* _Excerpted passage_
---+---
It’s the economy, stupid

14 Dec,2011

By Ranjona Banerji

 

Perhaps appropriately, the problems of the Indian economy have taken centre-stage. Some newspapers are concentrating on the falling rupee while others are concerned about the falling industrial growth rate. Both seem to be legitimate headlines. The general consensus seems to be lack of governance and the general drift of UPA II. Says The Times of India in its editorial on Wednesday, “If the political class needs a crisis to see that policy gridlock is strangling our economy, then that crisis is upon us… But the onus is also on the opposition to forego bloody-minded politics which makes the government’s job harder.”

 

The Indian Express in its editorial concentrates on decline on the Index of Industrial Production and comments, “Unfortunately the slowdown has hit us at a time when real interest rates are negative.” However it cautions the Reserve Bank to wait and watch before “taking action”. It also brings up the valid point of many students coming out of management institutes being unable to find jobs if industrial and services growth on a downward spiral.
---+---
* _Task 1_
Write out the column on India's economy starting with "The Indian Express" and going on through "a downward spiral.", switching "Reserve Bank" to "central bank".
* _Task 2_
Proceed with the column on India's economy from the point where it stops.
These records were drawn from a separate source.

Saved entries
---+---
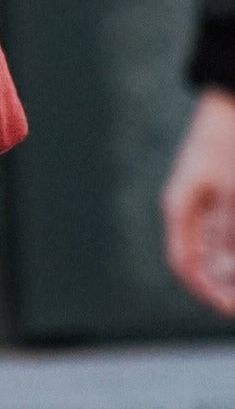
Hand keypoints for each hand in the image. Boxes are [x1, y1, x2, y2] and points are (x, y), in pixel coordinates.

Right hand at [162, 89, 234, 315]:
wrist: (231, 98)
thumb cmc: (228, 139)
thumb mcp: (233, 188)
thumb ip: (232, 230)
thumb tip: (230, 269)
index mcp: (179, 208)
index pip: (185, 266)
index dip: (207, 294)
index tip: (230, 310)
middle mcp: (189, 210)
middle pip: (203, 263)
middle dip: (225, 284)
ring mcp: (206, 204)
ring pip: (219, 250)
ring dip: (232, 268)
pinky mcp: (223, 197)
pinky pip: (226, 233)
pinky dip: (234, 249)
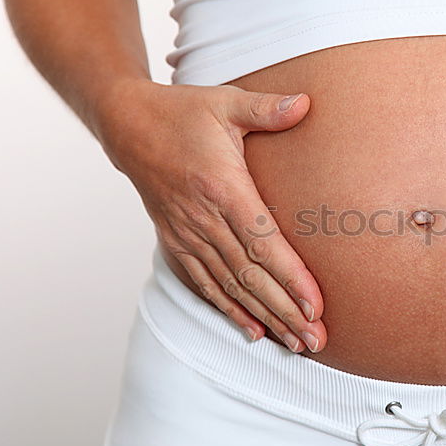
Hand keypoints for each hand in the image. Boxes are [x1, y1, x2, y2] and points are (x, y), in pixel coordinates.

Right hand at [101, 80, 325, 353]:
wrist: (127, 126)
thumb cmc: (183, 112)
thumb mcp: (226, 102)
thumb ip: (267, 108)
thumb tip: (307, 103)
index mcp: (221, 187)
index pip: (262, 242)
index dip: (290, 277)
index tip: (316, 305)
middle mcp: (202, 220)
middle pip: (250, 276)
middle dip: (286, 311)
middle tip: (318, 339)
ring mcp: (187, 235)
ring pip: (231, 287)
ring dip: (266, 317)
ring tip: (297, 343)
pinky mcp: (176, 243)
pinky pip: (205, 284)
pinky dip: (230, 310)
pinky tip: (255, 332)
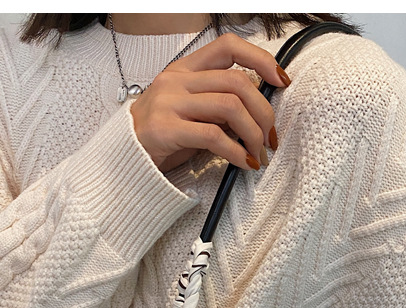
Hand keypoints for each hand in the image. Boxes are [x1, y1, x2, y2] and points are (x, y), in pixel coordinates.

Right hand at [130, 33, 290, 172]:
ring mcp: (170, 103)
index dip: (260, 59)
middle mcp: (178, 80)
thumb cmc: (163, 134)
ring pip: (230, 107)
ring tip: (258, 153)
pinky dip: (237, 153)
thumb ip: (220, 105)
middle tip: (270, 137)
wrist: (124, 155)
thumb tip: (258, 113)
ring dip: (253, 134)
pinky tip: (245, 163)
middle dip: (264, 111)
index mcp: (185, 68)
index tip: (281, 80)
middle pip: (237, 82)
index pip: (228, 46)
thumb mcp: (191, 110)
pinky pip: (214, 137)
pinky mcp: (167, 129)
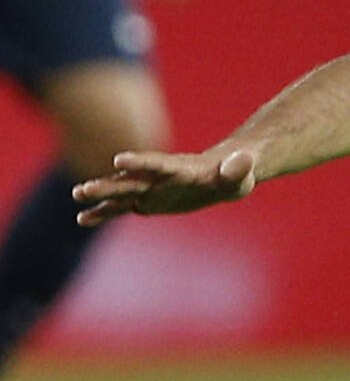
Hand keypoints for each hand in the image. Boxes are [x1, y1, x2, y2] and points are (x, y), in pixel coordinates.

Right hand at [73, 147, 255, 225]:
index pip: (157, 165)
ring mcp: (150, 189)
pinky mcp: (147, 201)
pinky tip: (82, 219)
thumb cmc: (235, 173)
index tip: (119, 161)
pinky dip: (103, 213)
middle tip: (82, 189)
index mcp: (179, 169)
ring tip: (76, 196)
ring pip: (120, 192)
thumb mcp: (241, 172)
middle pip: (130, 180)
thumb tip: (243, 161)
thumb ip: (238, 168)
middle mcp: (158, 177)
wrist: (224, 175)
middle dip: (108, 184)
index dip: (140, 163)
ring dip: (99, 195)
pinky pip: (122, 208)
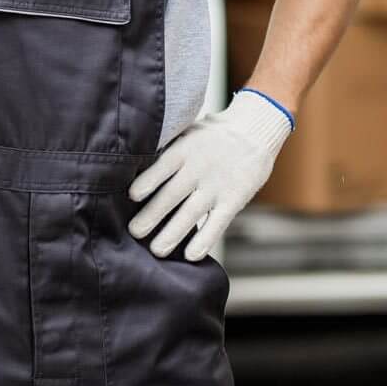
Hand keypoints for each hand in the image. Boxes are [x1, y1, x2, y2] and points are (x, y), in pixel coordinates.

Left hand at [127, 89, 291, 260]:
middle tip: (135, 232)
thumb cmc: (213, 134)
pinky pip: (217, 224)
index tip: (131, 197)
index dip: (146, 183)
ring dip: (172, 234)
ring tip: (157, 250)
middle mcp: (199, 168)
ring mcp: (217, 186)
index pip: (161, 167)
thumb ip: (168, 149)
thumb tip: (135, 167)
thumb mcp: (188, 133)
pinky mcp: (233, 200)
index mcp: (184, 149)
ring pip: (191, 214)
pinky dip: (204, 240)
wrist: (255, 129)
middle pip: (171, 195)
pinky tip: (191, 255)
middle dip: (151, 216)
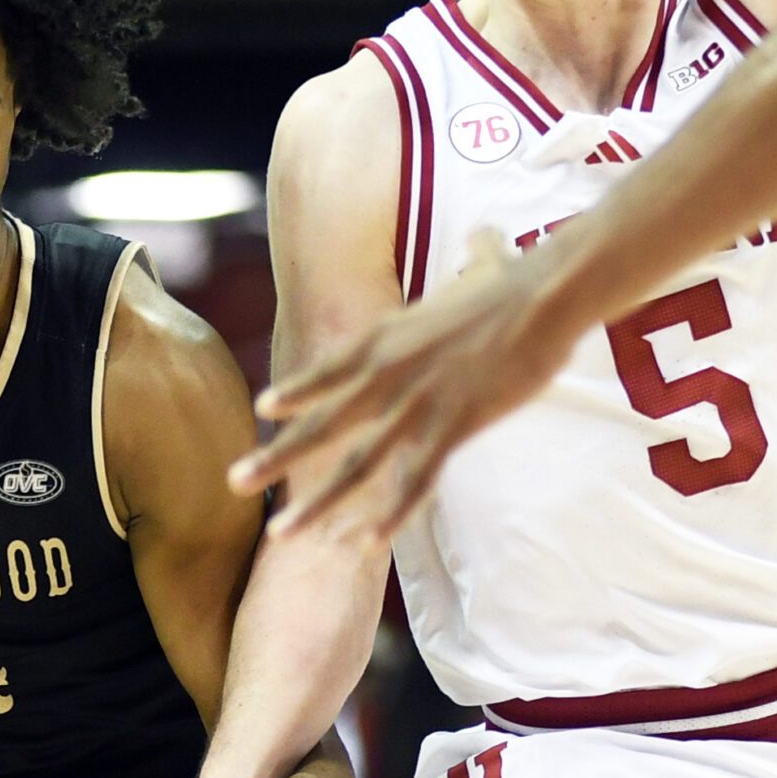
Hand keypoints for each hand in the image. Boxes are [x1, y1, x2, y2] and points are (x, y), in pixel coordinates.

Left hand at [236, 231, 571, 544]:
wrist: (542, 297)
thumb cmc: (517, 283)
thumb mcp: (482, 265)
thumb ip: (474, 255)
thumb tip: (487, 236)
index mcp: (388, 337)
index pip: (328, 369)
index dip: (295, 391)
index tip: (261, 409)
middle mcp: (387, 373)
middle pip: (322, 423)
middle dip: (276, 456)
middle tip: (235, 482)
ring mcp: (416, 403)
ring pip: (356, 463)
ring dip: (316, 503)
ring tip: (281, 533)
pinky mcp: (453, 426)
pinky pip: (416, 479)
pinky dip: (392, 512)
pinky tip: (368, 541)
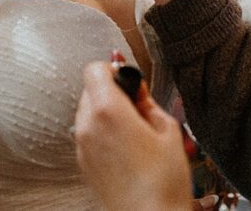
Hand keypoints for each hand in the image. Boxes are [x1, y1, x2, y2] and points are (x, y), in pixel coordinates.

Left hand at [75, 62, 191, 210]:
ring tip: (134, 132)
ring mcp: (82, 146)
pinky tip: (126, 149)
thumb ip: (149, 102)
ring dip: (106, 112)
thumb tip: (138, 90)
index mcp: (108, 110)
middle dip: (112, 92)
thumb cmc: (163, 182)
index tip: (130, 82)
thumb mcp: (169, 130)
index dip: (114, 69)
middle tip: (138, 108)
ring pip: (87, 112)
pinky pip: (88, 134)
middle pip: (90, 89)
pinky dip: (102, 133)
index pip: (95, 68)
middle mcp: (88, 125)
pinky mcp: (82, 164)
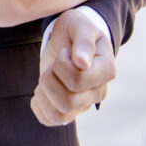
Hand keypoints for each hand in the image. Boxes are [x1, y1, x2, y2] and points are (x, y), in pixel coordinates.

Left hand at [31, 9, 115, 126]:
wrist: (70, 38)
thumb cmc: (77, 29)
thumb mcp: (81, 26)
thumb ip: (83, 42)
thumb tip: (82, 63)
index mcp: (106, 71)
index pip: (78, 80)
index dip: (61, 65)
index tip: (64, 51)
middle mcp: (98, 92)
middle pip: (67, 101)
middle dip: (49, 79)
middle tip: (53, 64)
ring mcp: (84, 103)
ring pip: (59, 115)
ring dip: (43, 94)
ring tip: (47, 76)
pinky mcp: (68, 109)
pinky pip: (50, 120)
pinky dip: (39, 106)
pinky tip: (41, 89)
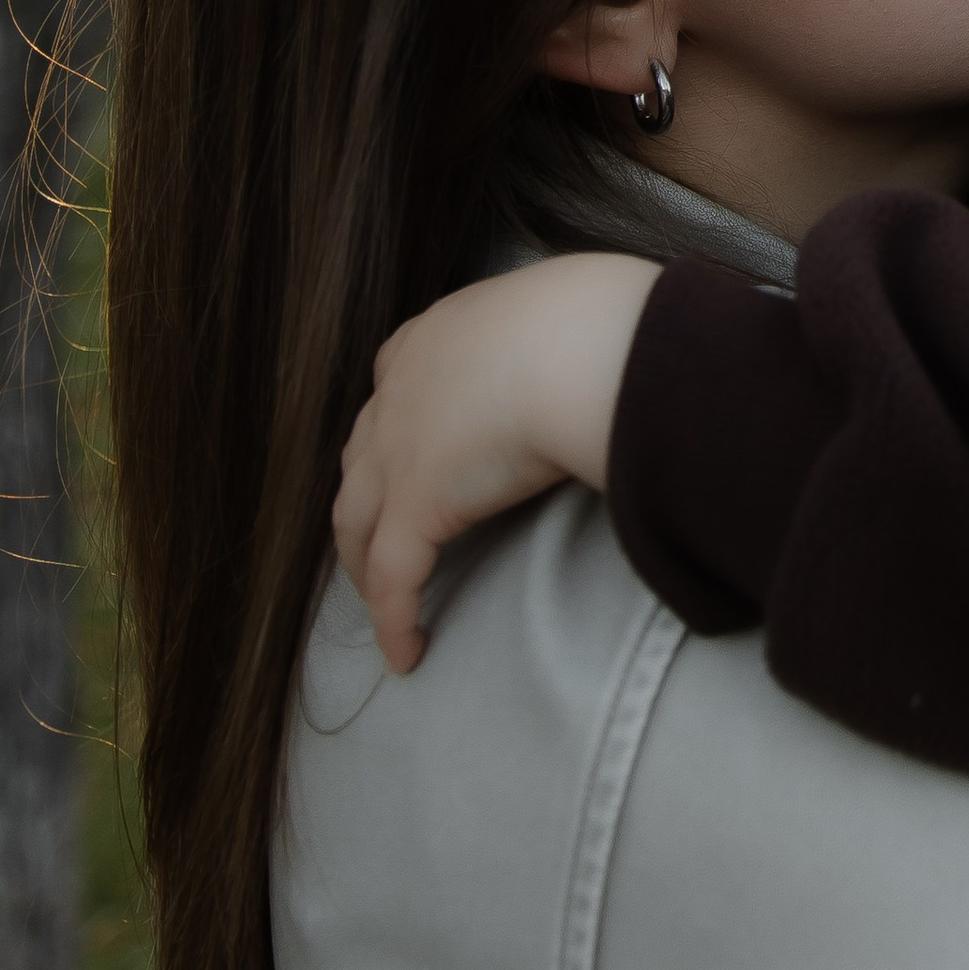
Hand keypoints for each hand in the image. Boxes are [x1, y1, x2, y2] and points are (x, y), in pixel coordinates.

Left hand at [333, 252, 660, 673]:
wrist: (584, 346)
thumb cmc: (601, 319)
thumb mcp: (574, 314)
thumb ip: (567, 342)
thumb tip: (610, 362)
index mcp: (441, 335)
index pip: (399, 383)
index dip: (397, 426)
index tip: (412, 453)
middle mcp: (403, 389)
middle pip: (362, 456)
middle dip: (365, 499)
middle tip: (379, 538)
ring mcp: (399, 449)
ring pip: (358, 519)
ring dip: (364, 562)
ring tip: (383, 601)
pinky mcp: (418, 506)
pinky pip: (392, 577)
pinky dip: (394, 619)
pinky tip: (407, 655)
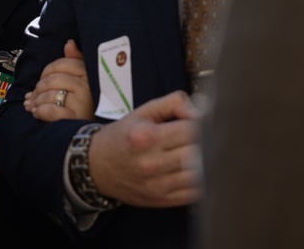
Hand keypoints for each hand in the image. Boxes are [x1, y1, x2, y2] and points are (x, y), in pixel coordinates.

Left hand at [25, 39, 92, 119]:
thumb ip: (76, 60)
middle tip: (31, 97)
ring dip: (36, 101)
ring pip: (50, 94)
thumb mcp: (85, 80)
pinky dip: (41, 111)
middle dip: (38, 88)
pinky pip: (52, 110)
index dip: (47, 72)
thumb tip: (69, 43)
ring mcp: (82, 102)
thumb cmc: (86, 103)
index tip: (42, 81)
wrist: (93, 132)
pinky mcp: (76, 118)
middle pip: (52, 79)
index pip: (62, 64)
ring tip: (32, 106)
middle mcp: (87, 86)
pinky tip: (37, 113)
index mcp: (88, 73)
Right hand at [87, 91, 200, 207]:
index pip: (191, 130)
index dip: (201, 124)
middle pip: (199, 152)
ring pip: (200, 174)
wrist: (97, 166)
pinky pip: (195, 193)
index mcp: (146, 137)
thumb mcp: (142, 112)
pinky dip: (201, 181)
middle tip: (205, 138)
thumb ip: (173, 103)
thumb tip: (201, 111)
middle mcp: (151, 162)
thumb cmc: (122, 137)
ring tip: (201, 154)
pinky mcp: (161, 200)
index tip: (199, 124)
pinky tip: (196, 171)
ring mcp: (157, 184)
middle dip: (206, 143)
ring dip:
---+---
* _Reply 1_
The Indian Express in its editorial concentrates on decline on the Index of Industrial Production and comments, “Unfortunately the slowdown has hit us at a time when real interest rates are negative.” However it cautions the central bank to wait and watch before “taking action”. It also brings up the valid point of many students coming out of management institutes being unable to find jobs if industrial and services growth on a downward spiral.

* _Reply 2_
The Deccan Chronicle in its editorial looks at how Indian companies are now looking abroad to invest their money, given the situation in India. “What India and the economy urgently needs to grow at this point is low inflation, low interest rates, immediate implementation of the new manufacturing and procurement policy, and a business-friendly transparent environment to unleash India’s unmatched entrepreneurial strengths.”

 

The Economic Times carries a feature on the rupee crisis headlined “India Inc sends an SoS to RBI’. A Subba Rao of the GMR group is quoted as saying, “It’s like a natural calamity, like a tsunami… with the rupee falling so fast and so sharply, there is only so much you can do.”

 

A discussion on Times Now on Tuesday had FICCI chairman Rajiv Kumar practically begging politicians to sort our their problems and prevent a further downslide in the economy. His predictions were dire unlike Union Finance Minister Pranab Mukherjee’s somewhat sanguine assurances that things were not so bad.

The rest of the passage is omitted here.